GREENFIELD — Local health care professionals who work with MassHealth patients are getting their questions answered about a recent change in the state Medicaid program.
After concerns were raised about the recent reforms to MassHealth by leaders in the local health care industry, two directors from Boston came to provide answers.
After hearing MassHealth officials respond to a dozen prepared questions, many of the 30 or so professionals at the John Olver Transit Center meeting room left with their questions answered — ready to go back to the people they serve and try to plug any remaining holes in the system on the ground level.
MassHealth is the state administration that provides the poor and disabled with state and federal money.
Previously, some members of the health community came to the Opioid Task Force to express frustration over the changes and the lack of clarity from the state on how to help their patients navigate the reforms, which are intended to bridge gaps between behavioral and long-term services.
Trying to wrap their heads around MassHealth’s changes, which began March 1, some health care professionals had said their members, particularly those battling addiction, have been challenged at times by these changes.
This led to a couple of follow-up meetings hosted by the Opioid Task Force, including Friday’s with the two directors from the state.
At that meeting was Stephanie Brown, the director of MassHealth’s office of behavioral health, who said the number of issues with the administrative change have continued to go down as the weeks have progressed.

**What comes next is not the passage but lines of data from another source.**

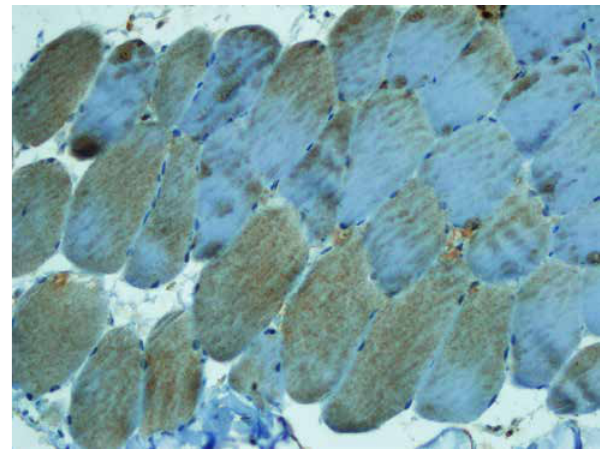
Figure 4. iNOS staining of hypothermia group was mild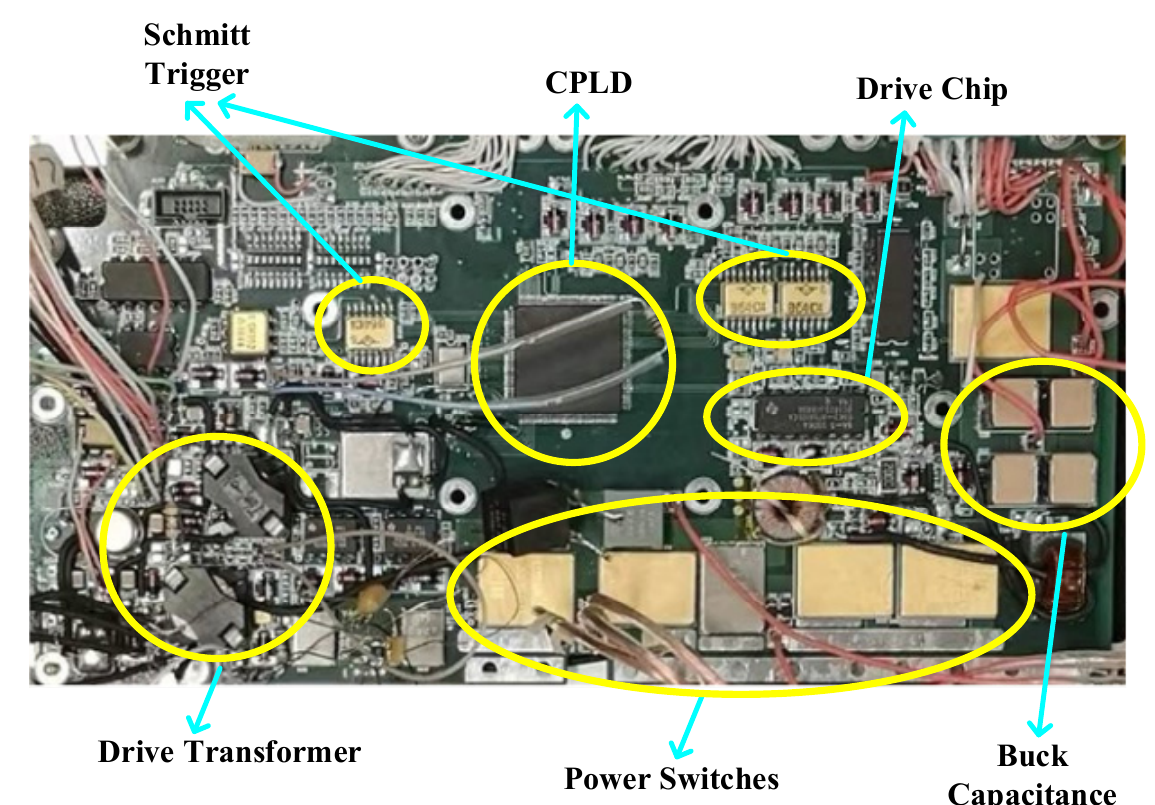
Figure 9. Experimental converter in the laboratory. The voltage and current waveforms of the second-stage push–pull switches of the prototype are presented in Figure 10.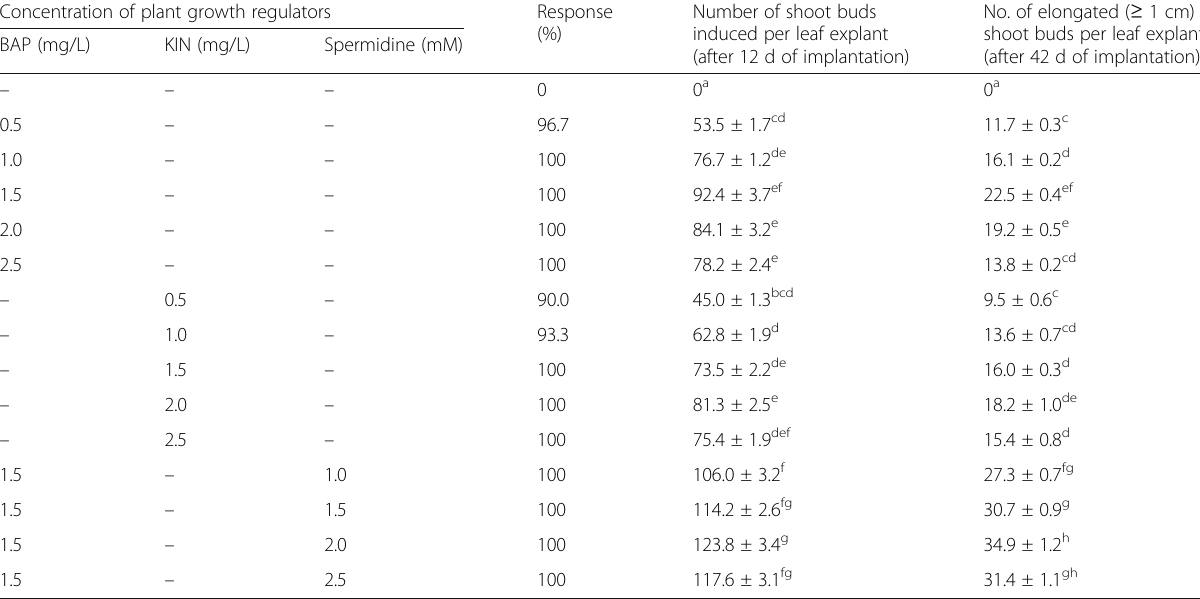
Table 2 Effect of two different cytokinins supplemented with MS basal medium and culture duration (i.e., regeneration cycles) on adventitious shoot induction from leaf explant of Bacopa monnieri Concentration of plant growth regulators Response implantation)BAP (mg/L) KIN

“This entire program is about … putting the member first … a care model that is ultimately much more member-centric, much more regionally focused around the networks and systems and providers who can really wrap the necessary care right time, right place, right intensity for the individual,” she said.

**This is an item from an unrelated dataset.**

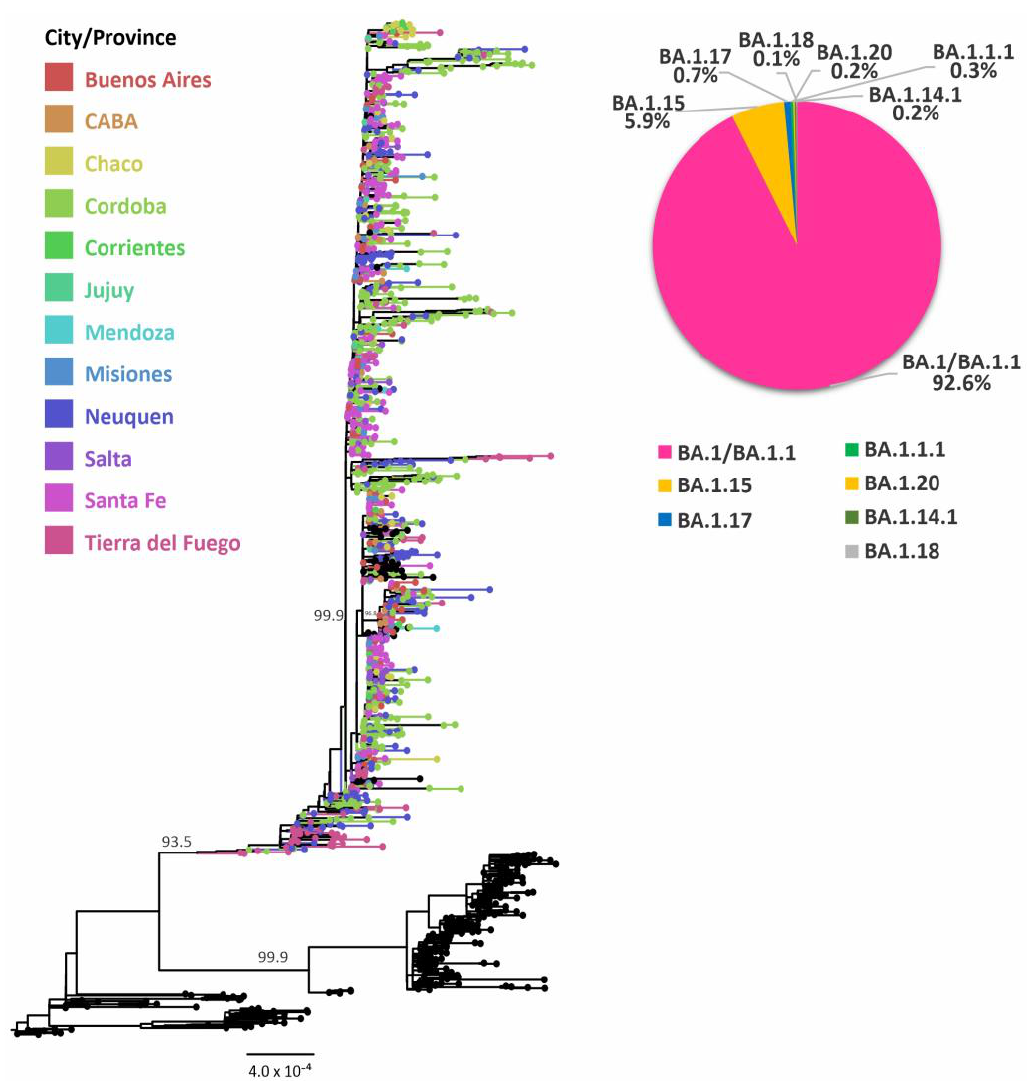
Figure 3. Phylogenetic tree of SARS-CoV-2 sequences focused on Omicron BA.1 and its sublineages. SH-aLRT support values are indicated at nodes for some groups. The branches and tips of the tree are colored according to the City or Provinces indicated in the legend. Black-colored tips represent sequences from other countries or sequences included as references for other lineages. Table 1. Population dynamic parameters estimated from Bayesian coalescent analyses 1 .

The practice of putting the changes into place is something that may be “bumpy” at first, said Cheryl Pascucci, a Baystate Franklin Medical Center nurse practitioner on the hospital’s Community Hospital Acceleration, Revitalization and Transformation (CHART) team.
Pascucci, who has worked in health care since she was 15 years old, said the patient-centric changes are “really the most hopeful thing I’ve experienced, so I hope you all are also excited.”